Stored data entries:
* * *

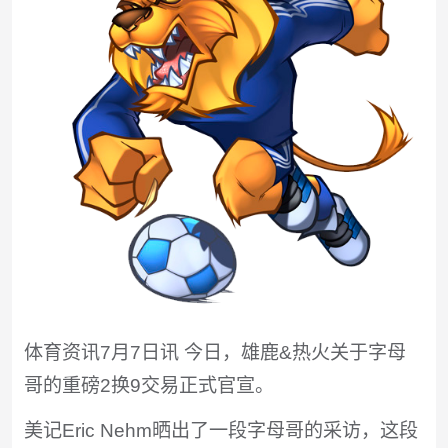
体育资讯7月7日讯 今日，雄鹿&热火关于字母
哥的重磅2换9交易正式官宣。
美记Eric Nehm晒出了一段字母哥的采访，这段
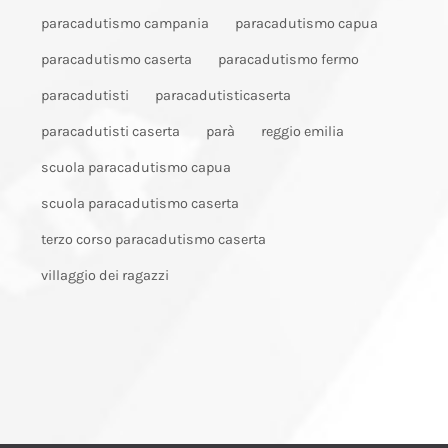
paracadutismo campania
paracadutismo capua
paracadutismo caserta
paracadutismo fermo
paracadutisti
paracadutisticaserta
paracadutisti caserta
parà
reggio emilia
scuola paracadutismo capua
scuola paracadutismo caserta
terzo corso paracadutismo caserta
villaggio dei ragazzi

* * *

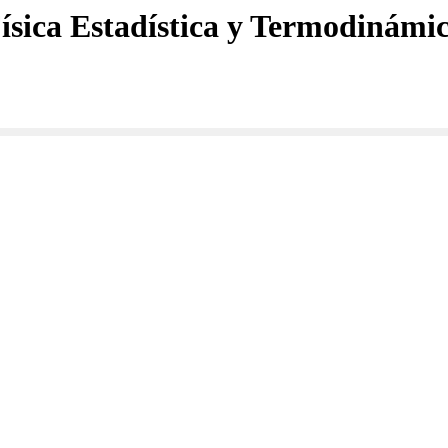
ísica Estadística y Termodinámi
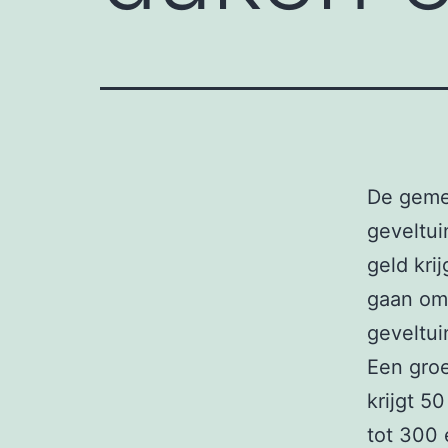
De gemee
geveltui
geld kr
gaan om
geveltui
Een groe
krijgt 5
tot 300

* * *

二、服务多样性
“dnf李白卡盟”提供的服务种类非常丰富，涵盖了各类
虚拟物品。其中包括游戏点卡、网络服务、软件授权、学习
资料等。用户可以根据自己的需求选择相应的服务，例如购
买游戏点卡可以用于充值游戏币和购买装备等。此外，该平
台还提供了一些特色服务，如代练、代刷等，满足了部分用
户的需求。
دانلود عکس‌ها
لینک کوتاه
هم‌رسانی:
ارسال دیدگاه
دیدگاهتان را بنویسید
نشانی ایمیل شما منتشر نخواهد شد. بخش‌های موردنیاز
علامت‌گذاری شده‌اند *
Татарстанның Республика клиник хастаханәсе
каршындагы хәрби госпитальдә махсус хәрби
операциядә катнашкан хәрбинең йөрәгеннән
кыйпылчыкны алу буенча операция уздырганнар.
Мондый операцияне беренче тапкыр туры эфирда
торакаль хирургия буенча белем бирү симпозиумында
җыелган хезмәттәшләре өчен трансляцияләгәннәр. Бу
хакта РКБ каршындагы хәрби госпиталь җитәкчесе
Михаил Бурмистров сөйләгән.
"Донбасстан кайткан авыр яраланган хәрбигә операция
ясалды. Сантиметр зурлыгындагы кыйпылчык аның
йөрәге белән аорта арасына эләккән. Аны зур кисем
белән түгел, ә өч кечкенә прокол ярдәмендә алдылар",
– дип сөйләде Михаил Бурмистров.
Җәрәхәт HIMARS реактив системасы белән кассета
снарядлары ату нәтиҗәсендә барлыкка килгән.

* * *

YOUR GOAL » Your answer must be the count of lines in the data that contain "белән", with no added words.

RESULT OF THE TASK » 3